Lo dejamos a Daniel leyendo una revista de viajes en el hospital, mientras seguían atendiendo su tobillo con magnetos; era viernes. Fuimos con mi esposa al café acordado y ahí estaba esperándonos.
– Por favor, díganos lo que sabe.
– Lo haré, pero sepan que lo hago porque no están solos. Yo no tuve a nadie hace muchos años.
– ¿No había un grupo de padres entonces?
– Sí, pero nadie que hiciera lo que yo hago. Este grupo de padres… es útil para el comienzo, pero nada más.
Mi esposa lloraba adelantándose al final de la historia. Yo también quería hacerlo, pero también quería escucharlo.
– Su hijo no les pertenece. El mar un día se lo llevará.
– … ¿Qué?
No voy a negar que esperaba una fatalidad, pero lo que me dijo no tenía sentido. Nos levantamos y nos fuimos del lugar a buscar a Daniel para irnos a casa. No recuerdo si lo saludé o no; no me importó ser poco cortés.
Me levanté a mitad de la noche, sin haber podido dormir. Me senté en la cama de Daniel y lo miré dormir. Gemía en su ensueño. No parecía una pesadilla, pero le toqué la espalda para que despertara. Abrió los ojos lentamente y de la misma manera, se ayudó con los brazos para sentarse en la cama.
– Soñé con el mar.
– ¿Te gustaría ir a la playa? –me dijo que sí moviendo la cabeza y en silencio.
– Quiero ir a la ciudad que está en el mar.
– ¿Qué ciudad?
– La que vi en mi sueño. Una ciudad de espejos sobre el mar dorado, que me llama.
Y en ese momento sentí, entendí, todo el egoísmo que sienten los padres por sus hijos. Son nuestros tesoros, nuestras vidas… la promesa de la vida renovada. Pero Daniel estaba lejos de tener una vida con nosotros y ese pensamiento comenzó pequeño como una semilla en mi corazón hasta hacerse tan grande como una necesidad.
Pero tardé 2 años más en convencer a mi esposa que dejáramos todo a vivir a la playa.
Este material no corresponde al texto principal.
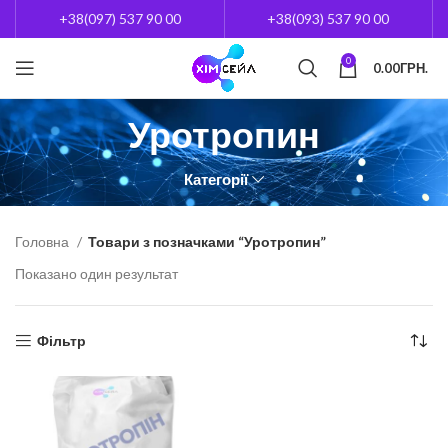
+38(097) 537 90 00
+38(093) 537 90 00
0
0.00
ГРН.
Уротропин
Категорії
Головна
Товари з позначками “Уротропин”
Показано один результат
Фільтр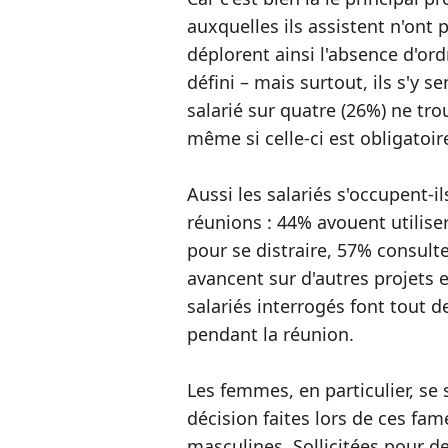
auxquelles ils assistent n'ont 
déplorent ainsi l'absence d'ord
défini – mais surtout, ils s'y s
salarié sur quatre (26%) ne tro
même si celle-ci est obligatoir
Aussi les salariés s'occupent-
réunions : 44% avouent utilise
pour se distraire, 57% consulte
avancent sur d'autres projets 
salariés interrogés font tout 
pendant la réunion.
Les femmes, en particulier, se
décision faites lors de ces fa
masculines. Sollicitées pour d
Cuando llegamos ese domingo a la costa, el viento le acarició el pelo suave en su frente. Daniel sintió el olor a sal y sus ojos se cerraron y respiró tan hondo que una lágrima cayó por su mejilla. Nunca lo habíamos visto llorar, ni por los golpes, ni por hambre cuando era bebé.
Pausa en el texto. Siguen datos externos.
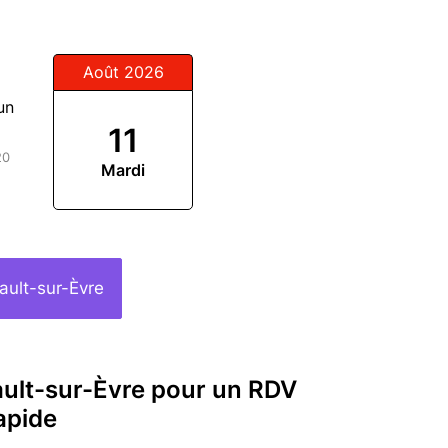
Août 2026
un
11
20
Mardi
ault-sur-Èvre
ault-sur-Èvre pour un RDV
apide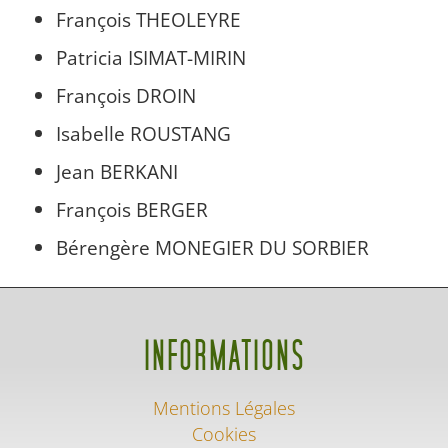
François THEOLEYRE
Patricia ISIMAT-MIRIN
François DROIN
Isabelle ROUSTANG
Jean BERKANI
François BERGER
Bérengère MONEGIER DU SORBIER
INFORMATIONS
Mentions Légales
Cookies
Había una tormenta acercándose.
Se acercó de a poco al mar picado. No había nadie en la playa, estábamos solos. Ni siquiera estaba el Sol. A medida que se acercaba, se quitaba la ropa que iba cayendo sobre la arena y desnudo se quedó mirando cómo el cielo se unía con el agua en la distancia, escuchando el romper de las olas.
Un relámpago cayó a pocos metros nuestro, con un estruendo tan fuerte que nos caímos de espalda. La luz me encegueció y no podía ver a Daniel. Aún sonaba el vidrio resquebrajándose en la arena por el calor, cuando por fin pude enfocar mi vista hacia la playa.
Había desaparecido. Sus huellas todavía se las estaba llevando la marea y supimos, sin decirnos una palabra, que nunca lo íbamos a encontrar.
Y luego, pasaron los años. Venimos con mi esposa todas las tardes cuando el Sol cae y las nubes se juntan. Pero no se qué buscamos. Quizás esperamos que también nos vengan a buscar… a todos, porque no estamos solos. Hay más padres en la playa, aquí y allá, algunos jóvenes y otros, viejos. Aprendimos a verlos aunque no nos decimos nada.
Cuando el mar ruge, sólo queremos escuchar.